• _YOUR ASSIGNMENT_
Return the text lines from every one of the records below, unchanged and in order, and leave the pictures out of your answer.

BEGIN EXCERPTED RECORDS

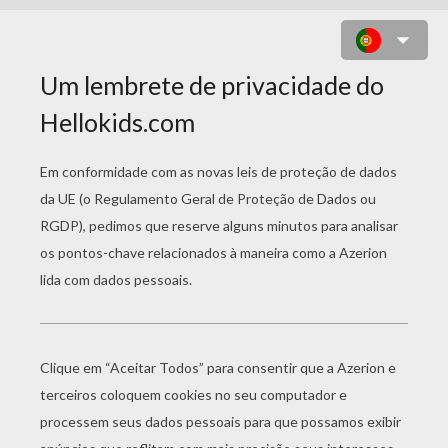
THE AMAZING SPIDERMAN PARA
COLORIR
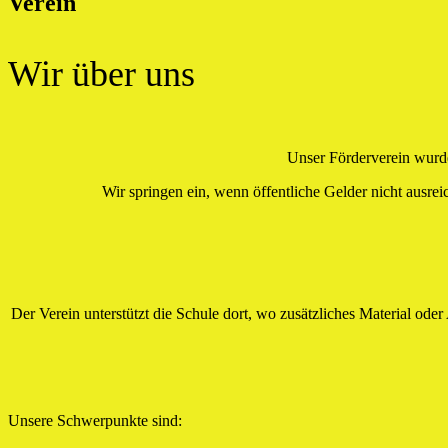
Verein
Wir über uns
Unser Förderverein wurd
Wir springen ein, wenn öffentliche Gelder nicht ausre
Der Verein unterstützt die Schule dort, wo zusätzliches Material od
Unsere Schwerpunkte sind:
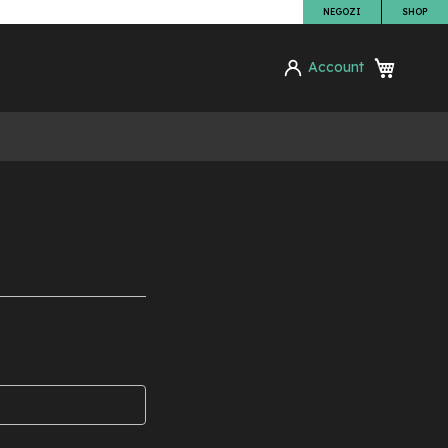
NEGOZI
SHOP
Carrello
Account
ca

END EXCERPTED RECORDS

• _SOLUTION FOR THIS PROBLEM_
THE AMAZING SPIDERMAN PARA
COLORIR
Verein
Wir über uns
Unser Förderverein wurd
Wir springen ein, wenn öffentliche Gelder nicht ausre
Der Verein unterstützt die Schule dort, wo zusätzliches Material od
Unsere Schwerpunkte sind:
NEGOZI
SHOP
Carrello
Account
ca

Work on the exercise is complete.